March 3, 2020 By Eric Hamilton

A goldfinch perches on amid a sea of flowering prairie dock, purple gayfeather and rattlesnake master plants at the Curtis Prairie at the University of Wisconsin–Madison Arboretum. Photo: Jeff Miller

This spring, the University of Wisconsin–Madison Arboretum and local municipalities will complete the final phase of improvements to stormwater management infrastructure that protects the Arboretum’s restored ecosystems and Lake Wingra from urban runoff.

The final and most visible project will begin in early March at the edge of the Curtis Prairie, the oldest restored prairie in the world. A stormwater retention pond will be rehabilitated, a broken flume will be rebuilt, and invasive species will be removed and replaced with native plants.
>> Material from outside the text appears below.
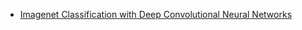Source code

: * [Imagenet Classification with Deep Convolutional Neural Networks](https://papers.nips.cc/paper/4824-imagenet-classification-with-deep-convolutional-neural-Networks.pdf)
The project will require removing select pine and other trees adjacent to the prairie to create a service lane for machinery, but Arboretum staff have erected barriers to protect the Curtis Prairie from damage during construction. Frequent construction traffic will travel along McCaffery Dr., and some trails will be closed, so visitors should follow all posted signs to ensure their own safety.

Following the project’s expected completion in May, Arboretum staff will restore the affected areas with native plants. Costs are shared between UW–Madison and the City and Town of Madison.

The retention pond slows down fast-moving stormwater from the nearby Beltline highway and residential neighborhoods laden with pollutants, road salt and nutrients, and allows this sediment to settle to the bottom. Water leaving the pond is cleaner and has fewer nutrients. Excessive nutrients promote the growth of invasive species.

“Without a pond we would have stormwater racing into the prairie with a high sediment load,” says Arboretum ecologist Brad Herrick, who is directing protection and restoration efforts during the project. “All those things are a recipe for invasive species getting established, reduction of native species, and erosion.”

The Arboretum helps manage and filter half a billion gallons of water from nearby communities each year. That is more than a quarter of the volume of Lake Wingra, where much of that water ultimately flows, and which empties into Lake Monona.

The Curtis Pond restoration is the culmination of years of other retention pond and wetland improvements to manage heavier stormwater volumes caused by increased urbanization and heavier precipitation linked to climate change.

“The past several summers of extremely heavy rainfalls have illustrated the importance of managing stormwater at the top of the watershed rather than in the Arboretum,” says David Liebl, a professor emeritus in the College of Engineering who led the committee that developed and implemented the Arboretum’s stormwater management plan beginning in 2006.

Ideally, rain would be able to infiltrate the ground where it falls. But impervious surfaces such as roofs, roads, sidewalks and driveways channel this water downhill. Liebl says that Madison has begun to increase the city’s ability to handle stormwater upstream, but the Arboretum will continue to manage large volumes of stormwater because it lies at the bottom of the Lake Wingra watershed.

During construction, a patch of invasive reed canary grass will be mechanically removed from Curtis Prairie. Reed canary grass thrives in nutrient-rich conditions supported by untreated stormwater. Herrick and other Arboretum staff will oversee re-seeding of native prairie plants to this area following construction, and improvements to Curtis Pond will help these native plants establish and outcompete weedy species.

“The end result will be an increase in plant diversity and a healthier prairie,” says Herrick.